__Saved data entries__:
::::::::

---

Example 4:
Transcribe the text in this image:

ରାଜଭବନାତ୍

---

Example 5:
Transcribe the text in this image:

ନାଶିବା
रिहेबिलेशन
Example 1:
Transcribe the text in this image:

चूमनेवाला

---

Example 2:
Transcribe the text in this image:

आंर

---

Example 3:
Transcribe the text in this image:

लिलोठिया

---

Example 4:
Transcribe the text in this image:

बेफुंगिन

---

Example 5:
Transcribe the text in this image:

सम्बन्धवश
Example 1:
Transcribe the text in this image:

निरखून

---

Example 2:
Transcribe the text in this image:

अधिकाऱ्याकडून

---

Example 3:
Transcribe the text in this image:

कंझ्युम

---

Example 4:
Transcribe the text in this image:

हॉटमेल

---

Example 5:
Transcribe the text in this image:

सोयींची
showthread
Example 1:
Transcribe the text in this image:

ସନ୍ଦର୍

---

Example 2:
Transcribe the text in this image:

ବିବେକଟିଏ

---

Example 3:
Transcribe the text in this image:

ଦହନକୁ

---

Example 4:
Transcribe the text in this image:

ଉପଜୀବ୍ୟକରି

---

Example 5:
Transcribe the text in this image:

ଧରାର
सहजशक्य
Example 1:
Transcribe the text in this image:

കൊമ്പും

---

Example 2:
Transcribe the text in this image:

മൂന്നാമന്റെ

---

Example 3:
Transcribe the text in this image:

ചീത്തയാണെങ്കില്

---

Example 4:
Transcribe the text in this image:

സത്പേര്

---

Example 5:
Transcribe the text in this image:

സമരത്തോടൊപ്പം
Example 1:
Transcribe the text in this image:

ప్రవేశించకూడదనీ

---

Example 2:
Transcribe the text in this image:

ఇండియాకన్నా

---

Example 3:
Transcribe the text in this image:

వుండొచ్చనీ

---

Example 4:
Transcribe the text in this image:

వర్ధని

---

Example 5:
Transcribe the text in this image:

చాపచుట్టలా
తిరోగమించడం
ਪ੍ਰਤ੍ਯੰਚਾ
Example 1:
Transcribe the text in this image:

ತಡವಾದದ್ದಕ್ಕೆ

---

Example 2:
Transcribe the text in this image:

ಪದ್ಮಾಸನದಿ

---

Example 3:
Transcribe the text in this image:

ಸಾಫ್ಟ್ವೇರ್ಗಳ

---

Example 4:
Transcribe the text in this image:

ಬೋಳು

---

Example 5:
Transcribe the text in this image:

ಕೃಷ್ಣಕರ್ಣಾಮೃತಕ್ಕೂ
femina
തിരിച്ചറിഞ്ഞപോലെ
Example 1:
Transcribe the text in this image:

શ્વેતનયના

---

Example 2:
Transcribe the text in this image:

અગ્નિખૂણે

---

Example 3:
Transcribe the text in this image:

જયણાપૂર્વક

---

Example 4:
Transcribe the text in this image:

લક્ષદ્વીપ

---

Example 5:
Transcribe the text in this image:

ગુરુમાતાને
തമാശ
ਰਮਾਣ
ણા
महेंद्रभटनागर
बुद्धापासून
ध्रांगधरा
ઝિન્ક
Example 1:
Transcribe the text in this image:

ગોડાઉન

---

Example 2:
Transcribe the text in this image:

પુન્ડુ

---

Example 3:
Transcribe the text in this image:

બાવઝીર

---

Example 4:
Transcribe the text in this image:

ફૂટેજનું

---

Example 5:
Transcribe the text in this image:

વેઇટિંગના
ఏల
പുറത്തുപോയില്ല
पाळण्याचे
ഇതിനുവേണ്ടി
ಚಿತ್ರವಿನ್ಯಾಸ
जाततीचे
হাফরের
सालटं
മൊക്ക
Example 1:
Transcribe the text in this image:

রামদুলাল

::::::::

__What is expected__: Your reply must be a faithful copy of each entry above.

__Solution for this exercise__:
---

Example 4:
Transcribe the text in this image:

ରାଜଭବନାତ୍

---

Example 5:
Transcribe the text in this image:

ନାଶିବା
रिहेबिलेशन
Example 1:
Transcribe the text in this image:

चूमनेवाला

---

Example 2:
Transcribe the text in this image:

आंर

---

Example 3:
Transcribe the text in this image:

लिलोठिया

---

Example 4:
Transcribe the text in this image:

बेफुंगिन

---

Example 5:
Transcribe the text in this image:

सम्बन्धवश
Example 1:
Transcribe the text in this image:

निरखून

---

Example 2:
Transcribe the text in this image:

अधिकाऱ्याकडून

---

Example 3:
Transcribe the text in this image:

कंझ्युम

---

Example 4:
Transcribe the text in this image:

हॉटमेल

---

Example 5:
Transcribe the text in this image:

सोयींची
showthread
Example 1:
Transcribe the text in this image:

ସନ୍ଦର୍

---

Example 2:
Transcribe the text in this image:

ବିବେକଟିଏ

---

Example 3:
Transcribe the text in this image:

ଦହନକୁ

---

Example 4:
Transcribe the text in this image:

ଉପଜୀବ୍ୟକରି

---

Example 5:
Transcribe the text in this image:

ଧରାର
सहजशक्य
Example 1:
Transcribe the text in this image:

കൊമ്പും

---

Example 2:
Transcribe the text in this image:

മൂന്നാമന്റെ

---

Example 3:
Transcribe the text in this image:

ചീത്തയാണെങ്കില്

---

Example 4:
Transcribe the text in this image:

സത്പേര്

---

Example 5:
Transcribe the text in this image:

സമരത്തോടൊപ്പം
Example 1:
Transcribe the text in this image:

ప్రవేశించకూడదనీ

---

Example 2:
Transcribe the text in this image:

ఇండియాకన్నా

---

Example 3:
Transcribe the text in this image:

వుండొచ్చనీ

---

Example 4:
Transcribe the text in this image:

వర్ధని

---

Example 5:
Transcribe the text in this image:

చాపచుట్టలా
తిరోగమించడం
ਪ੍ਰਤ੍ਯੰਚਾ
Example 1:
Transcribe the text in this image:

ತಡವಾದದ್ದಕ್ಕೆ

---

Example 2:
Transcribe the text in this image:

ಪದ್ಮಾಸನದಿ

---

Example 3:
Transcribe the text in this image:

ಸಾಫ್ಟ್ವೇರ್ಗಳ

---

Example 4:
Transcribe the text in this image:

ಬೋಳು

---

Example 5:
Transcribe the text in this image:

ಕೃಷ್ಣಕರ್ಣಾಮೃತಕ್ಕೂ
femina
തിരിച്ചറിഞ്ഞപോലെ
Example 1:
Transcribe the text in this image:

શ્વેતનયના

---

Example 2:
Transcribe the text in this image:

અગ્નિખૂણે

---

Example 3:
Transcribe the text in this image:

જયણાપૂર્વક

---

Example 4:
Transcribe the text in this image:

લક્ષદ્વીપ

---

Example 5:
Transcribe the text in this image:

ગુરુમાતાને
തമാശ
ਰਮਾਣ
ણા
महेंद्रभटनागर
बुद्धापासून
ध्रांगधरा
ઝિન્ક
Example 1:
Transcribe the text in this image:

ગોડાઉન

---

Example 2:
Transcribe the text in this image:

પુન્ડુ

---

Example 3:
Transcribe the text in this image:

બાવઝીર

---

Example 4:
Transcribe the text in this image:

ફૂટેજનું

---

Example 5:
Transcribe the text in this image:

વેઇટિંગના
ఏల
പുറത്തുപോയില്ല
पाळण्याचे
ഇതിനുവേണ്ടി
ಚಿತ್ರವಿನ್ಯಾಸ
जाततीचे
হাফরের
सालटं
മൊക്ക
Example 1:
Transcribe the text in this image:

রামদুলাল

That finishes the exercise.